VerifyRM thus provides a significant improvement over both conventional and reference-based baselines, primarily due to the explicit reference context and high-quality labeled pairs.

4. Integration with the Cooper RL Framework

Within the Cooper framework, VerifyRM is dynamically updated alongside the policy model (LLM) during RL training:

• Stage 1: The policy LLM generates multiple completions per prompt. Each completion receives a reward score from the concurrently-updated VerifyRM.
• Stage 2: The reward model's parameters are co-optimized using contrastive learning from positive–negative pairs (as above), ensuring the reward model remains adaptive to new policy distributions.

Rewards are normalized using group-relative advantage estimation for policy updates, and KL divergence regularization preserves stability.
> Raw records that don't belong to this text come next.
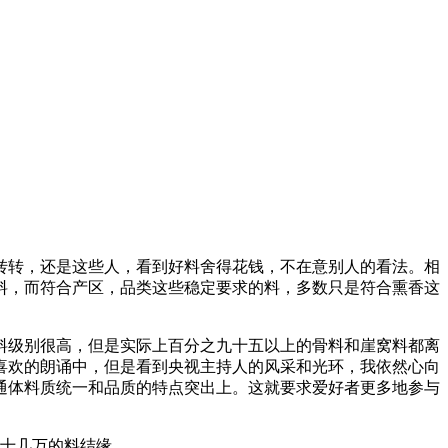
转转，还是这些人，看到好料舍得花钱，不在意别人的看法。相
料，而符合产区，品类这些稳定要求的料，多数只是符合熏香这
料级别很高，但是实际上百分之九十五以上的骨料和崖窝料都离
喜欢的朗诵中，但是看到央视主持人的风采和光环，我依然心向
通体料质统一和品质的特点突出上。这就要求爱好者更多地参与
二十几万的料结缘。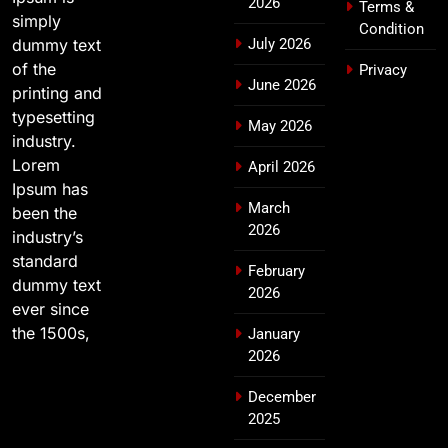
2026
Terms &
simply
Condition
dummy text
July 2026
of the
Privacy
June 2026
printing and
typesetting
May 2026
industry.
Lorem
April 2026
Ipsum has
March
been the
2026
industry’s
standard
February
dummy text
2026
ever since
the 1500s,
January
2026
December
2025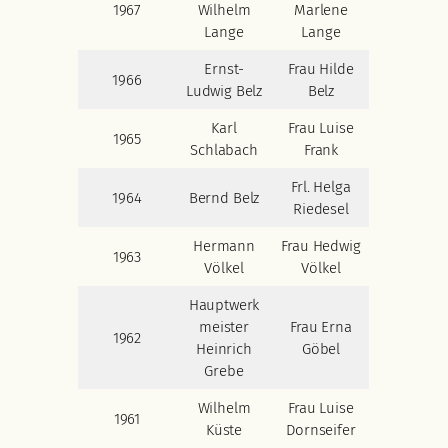
1967
Wilhelm
Marlene
Lange
Lange
Ernst-
Frau Hilde
1966
Ludwig Belz
Belz
Karl
Frau Luise
1965
Schlabach
Frank
Frl. Helga
1964
Bernd Belz
Riedesel
Hermann
Frau Hedwig
1963
Völkel
Völkel
Hauptwerk
meister
Frau Erna
1962
Heinrich
Göbel
Grebe
Wilhelm
Frau Luise
1961
Küste
Dornseifer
This synchronous policy–reward training prevents the policy from discovering and exploiting fixed vulnerabilities in the reward model (i.e., reward hacking).

5. Empirical Findings and Analysis

Key experimental results using Qwen2.5-1.5B-Instruct as the underlying policy:

• Static model-based rewards led to catastrophic collapse (validation accuracy drops from 54.93% to 38.91%) due to reward hacking.
• Cooper with dynamic VerifyRM maintains stable training curves and an average accuracy of 58.02% across multiple math reasoning benchmarks (GSM8K, SVAMP, MATH500, OlympiadBench-EN, Math Odyssey).
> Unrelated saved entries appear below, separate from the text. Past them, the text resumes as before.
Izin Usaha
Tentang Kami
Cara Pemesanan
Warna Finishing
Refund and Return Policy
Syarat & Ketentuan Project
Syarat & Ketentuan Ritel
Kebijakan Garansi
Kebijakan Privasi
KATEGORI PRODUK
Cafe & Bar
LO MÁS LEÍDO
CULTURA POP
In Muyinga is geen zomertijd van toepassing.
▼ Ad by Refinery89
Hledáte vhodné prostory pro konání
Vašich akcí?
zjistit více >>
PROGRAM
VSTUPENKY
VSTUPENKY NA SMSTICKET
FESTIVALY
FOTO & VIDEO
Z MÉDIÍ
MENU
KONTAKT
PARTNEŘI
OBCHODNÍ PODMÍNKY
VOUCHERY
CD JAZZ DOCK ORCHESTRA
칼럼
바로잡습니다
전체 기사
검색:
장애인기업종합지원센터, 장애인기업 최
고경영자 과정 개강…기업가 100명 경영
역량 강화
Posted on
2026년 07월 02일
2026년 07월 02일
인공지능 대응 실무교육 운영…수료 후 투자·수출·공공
Longitudinal training plots demonstrate that dynamic reward co-optimization averts reward saturation and collapse seen in static models, confirming the effectiveness of such reference-based, continually-updated verifiers.

6. Implications and Future Directions

• The co-optimization paradigm addresses the primary failure mode of RL with verifiable rewards—reward hacking—by ensuring the reward model is always "one step ahead" of the policy's exploitative strategies.
• The hybrid reference-based approach and dynamic contrastive learning are broadly applicable: the principles could be extended to other domains (e.g., code, logical reasoning, dialog) where high-precision verification requires contextualized reference comparison.
• Future research might investigate self-supervised negative sample construction to reduce reliance on external LLMs, paper theoretical stability properties of coupled policy–reward training, and scale the method to partial-observability or non-mathematical evaluation tasks.
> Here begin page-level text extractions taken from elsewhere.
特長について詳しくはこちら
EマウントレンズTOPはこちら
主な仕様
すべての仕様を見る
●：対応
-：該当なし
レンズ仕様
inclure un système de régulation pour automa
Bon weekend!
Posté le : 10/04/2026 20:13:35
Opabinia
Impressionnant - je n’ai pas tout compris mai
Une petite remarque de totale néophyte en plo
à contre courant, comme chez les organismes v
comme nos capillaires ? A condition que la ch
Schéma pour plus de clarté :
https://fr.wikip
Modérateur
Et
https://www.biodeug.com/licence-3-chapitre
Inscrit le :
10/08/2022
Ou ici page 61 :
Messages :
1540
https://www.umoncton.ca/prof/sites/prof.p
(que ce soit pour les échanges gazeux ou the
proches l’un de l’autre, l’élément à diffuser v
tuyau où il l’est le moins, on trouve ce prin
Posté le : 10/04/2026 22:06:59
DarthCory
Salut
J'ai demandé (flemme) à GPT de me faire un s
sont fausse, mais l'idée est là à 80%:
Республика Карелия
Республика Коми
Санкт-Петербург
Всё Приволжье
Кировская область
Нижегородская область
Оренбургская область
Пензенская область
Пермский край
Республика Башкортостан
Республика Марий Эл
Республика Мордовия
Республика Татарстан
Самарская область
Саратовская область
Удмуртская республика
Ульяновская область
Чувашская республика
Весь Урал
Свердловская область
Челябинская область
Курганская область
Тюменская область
7. Summary Table: Key Features and Comparative Metrics

Feature	VerifyRM	Vanilla RM	Rule-Based
Input Context	q, r, c (triple)	q, c (pair)	q, c
Label Source	Hybrid (rule+LLM)	Human/LLM/manual	Predefined Rule
Contrastive Learning	Yes	No	No
Dynamic Update in RL	Yes (Cooper)	No	No
VerifyBench Accuracy (1.5B)	89.42%	47–52%	79.93%

In sum, VerifyRM advances RL reward modeling for LLMs in mathematical reasoning tasks by tightly coupling a reference-based, high-precision verifier with dynamic sample construction and robust co-optimization. This method increases reliability and mitigates adversarial exploitation, establishing a foundation for safer, more trustworthy RL optimization in complex language tasks (Hong et al., 7 Aug 2025).